EXERCISE PASSAGE:
##############################

We can visualize the documents using the 2-dimensional representations in ``document_map``:
.. code-block:: python
import datamapplot
plot = datamapplot.create_plot(document_map)
display(plot)
.. image:: doc/example_2D_plot.png
:width: 600
:align: center
:alt: example_2D_plot
Once we have a low-dimensional representation, we can do the topic naming.
Toponymy will make use of a clusterer to create a balanced hierarchical layered
clustering of our documents. (In this case, we use ``ToponymyClusterer`` on the 2-dimensional vectors in ``document_map``.)
.. code-block:: python
from toponymy import ToponymyClusterer
clusterer = ToponymyClusterer(min_clusters=4, verbose=True)
clusterer.fit(clusterable_vectors=document_map, embedding_vectors=document_vectors)
for i, layer in enumerate(clusterer.cluster_layers_):
print(f'{len(np.unique(layer.cluster_labels))-1} clusters in layer {i}')
Toponymy will then use a variety of sampling and summarization techniques to construct prompts
describing each cluster to pass to a large language model (LLM).
Note that Toponymy also requires an embedding model for determining which of the documents will be most relevant to each
of our clusters. This doesn't have to be the embedding model that our documents were embedded with but it
should be similar.

##############################

WHAT YOU WILL DO:
1. In the Toponymy passage, which clusterer is applied to the 2-dimensional vectors in ``document_map``?
2. Please extend the Toponymy passage with a few sentences that pick up after its final sentence.

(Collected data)
##############################

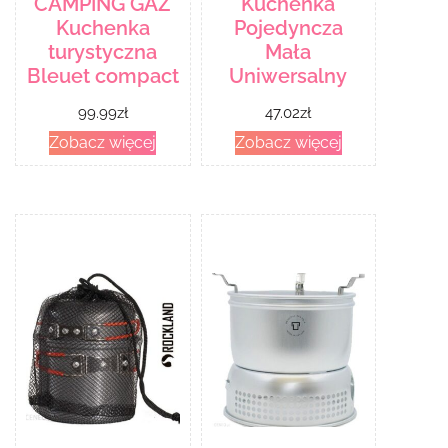
CAMPING GAZ
Kuchenka
Kuchenka
Pojedyncza
turystyczna
Mała
Bleuet compact
Uniwersalny
99.99
zł
47.02
zł
Zobacz więcej
Zobacz więcej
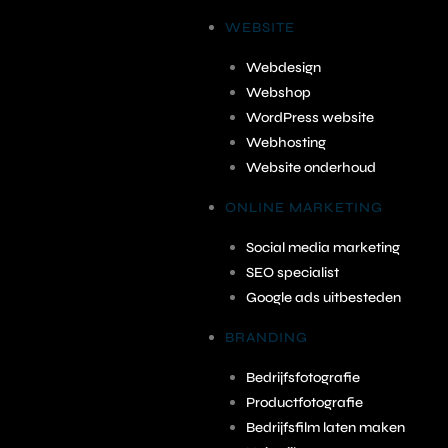
WEBSITE
Webdesign
Webshop
WordPress website
Webhosting
Website onderhoud
ONLINE MARKETING
Social media marketing
SEO specialist
Google ads uitbesteden
BRANDING
Bedrijfsfotografie
Productfotografie
Bedrijfsfilm laten maken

##############################

ANSWERS TO THE TASKS:
1. ``ToponymyClusterer``

2.
.. code-block:: python
from sentence_transformers import SentenceTransformer
embedding_model = SentenceTransformer("all-MiniLM-L6-v2")
Toponymy supports multiple LLMs, including Cohere, OpenAI, and Anthropic via service calls, and local models via
Huggingface and LlamaCpp. Here we show an example using OpenAI.
You will need to get a free `OpenAI key <https://platform.openai.com/api-keys>`_ and store it in the file ``openai_key.txt`` before running this code.
Also make sure that openai is installed in your environment. You can test your connection to OpenAI with the test_llm_connectivity() method before running Toponymy.
.. code-block:: python
import openai
from toponymy import Toponymy
from toponymy.llm_wrappers import OpenAINamer
openai_api_key = open("openai_key.txt").read().strip()
llm = OpenAINamer(openai_api_key)
llm.test_llm_connectivity()
The following code will generate a topic naming
for the documents in the data set using the ``document_vectors``, ``document_map``, and ``embedding_model`` created above.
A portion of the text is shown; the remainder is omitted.